Longshore drift…

Someone asked a question on Facebook about posts sticking up through a beach in lines.

I have a relative at the coast and had wondered the same thing myself. I asked and found out that they were used to slow something called longshore drift. It’s where over time tides moving along the coast shift sands sideways. Groynes (boards) between the posts held the sand back and stopped the beach being washed away.

Seahorse

For years I drew seahorses on the sand

A holiday tradition.

He would watch while I drew

Happy in admiration

Sunny, bright days,

Soft sand

Holding hands.

I started doing this

30 years ago

Seahorses gallop into the waves

Dragging my memories

In the undertow

Last week I walked towards a beach

Did not step onto it

Did not pick up a stick and draw

Did not depict this watery creature

I don’t know if I ever will

Again….

Sand particles washed and blown

Away…

Has my tide turned?

I don’t know…

Devon coast

Acrylic on canvas.

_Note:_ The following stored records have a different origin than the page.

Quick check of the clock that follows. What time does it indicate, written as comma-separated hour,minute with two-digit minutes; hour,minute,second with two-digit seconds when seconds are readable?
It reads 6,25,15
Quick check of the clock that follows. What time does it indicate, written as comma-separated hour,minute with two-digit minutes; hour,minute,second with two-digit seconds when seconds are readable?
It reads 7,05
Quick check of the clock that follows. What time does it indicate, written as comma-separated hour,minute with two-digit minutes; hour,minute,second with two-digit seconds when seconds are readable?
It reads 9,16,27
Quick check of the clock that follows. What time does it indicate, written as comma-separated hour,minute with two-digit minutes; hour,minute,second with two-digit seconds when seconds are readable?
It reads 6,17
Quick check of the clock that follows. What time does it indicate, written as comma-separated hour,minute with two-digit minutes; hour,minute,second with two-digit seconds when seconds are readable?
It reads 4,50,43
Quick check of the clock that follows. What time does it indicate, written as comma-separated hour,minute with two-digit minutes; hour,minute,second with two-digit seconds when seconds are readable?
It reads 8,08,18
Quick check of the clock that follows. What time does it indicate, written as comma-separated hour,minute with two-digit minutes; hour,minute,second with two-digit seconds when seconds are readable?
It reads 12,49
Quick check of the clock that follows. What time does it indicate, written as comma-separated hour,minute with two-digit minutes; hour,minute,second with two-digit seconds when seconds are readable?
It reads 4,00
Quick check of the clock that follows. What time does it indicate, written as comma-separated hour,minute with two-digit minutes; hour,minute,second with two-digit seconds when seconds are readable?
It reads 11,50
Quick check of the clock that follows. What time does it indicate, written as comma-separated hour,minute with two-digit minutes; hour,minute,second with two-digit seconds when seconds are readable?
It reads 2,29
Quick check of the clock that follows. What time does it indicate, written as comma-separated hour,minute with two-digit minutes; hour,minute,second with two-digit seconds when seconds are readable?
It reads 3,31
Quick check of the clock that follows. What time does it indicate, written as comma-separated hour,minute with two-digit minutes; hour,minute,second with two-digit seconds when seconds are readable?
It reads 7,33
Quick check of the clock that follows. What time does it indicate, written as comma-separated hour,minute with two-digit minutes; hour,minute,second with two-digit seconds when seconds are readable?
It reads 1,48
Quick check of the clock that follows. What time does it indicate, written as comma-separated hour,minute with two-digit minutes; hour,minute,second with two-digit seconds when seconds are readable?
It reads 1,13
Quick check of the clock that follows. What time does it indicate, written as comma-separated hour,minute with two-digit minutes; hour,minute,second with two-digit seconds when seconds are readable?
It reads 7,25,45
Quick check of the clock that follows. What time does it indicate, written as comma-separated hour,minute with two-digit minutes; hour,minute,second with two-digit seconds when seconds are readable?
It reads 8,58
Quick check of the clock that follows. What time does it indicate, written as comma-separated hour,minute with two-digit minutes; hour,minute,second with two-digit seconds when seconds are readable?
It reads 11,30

Devon beach and rocks on an overcast day. I think its near Plymouth, but the painting is probably 20 years old.

The rocks on this part of the coast are dark and craggy. The water makes them darker, with a slight glint to them. They form layers that slope down into the water and there are plenty of rock pools with barnacles and limpets. There might be small crabs lurking under seaweed in them. Between the rocks the sand is sandy coloured (goldish grey). With flat flakes of rock and stones and pebbles in discreet lines rolled into place by the tides. There are also strands of seaweed left at high tide where sand flies and sand hoppers dwell.

All this rembered because I painted the view.

Final photo

I asked for a photo of my beach painting from the lady who bought it (it went to the person who had commissioned it and I had forgotten to take a picture). She was really happy with it. I tried to get that feeling of water washing on and out, flowing over the sand. A few dark rocks sit in the bottom right hand corner and I really tried to get bright sunny colours into it. I found the blue hard to get right, so I used a turquoise hue to get that marine feeling.

Sold a painting

I sold this today, only for a few pounds, but it was my first for 2023. I’m not making a great deal of money out of my art, but I know that this will be going to a good home. I didn’t get a photo of it fully completed because my phone camera is playing up but it’s a pretty good representation of the final piece. I didn’t really think about it but it also made me feel calm when I looked at it.

Blue crab

Finished painting

I said I would post a picture of this finished painting of a blue crab when it had got to its new home. I tried to make it accurate but its quite hard to work out the fine details. I also brightened the blues and toned down the sandy background. I made the area behind the crab softer so that it goes backwards out of focus and added more detail to the foreground. It’s new owner is pleased with it I think.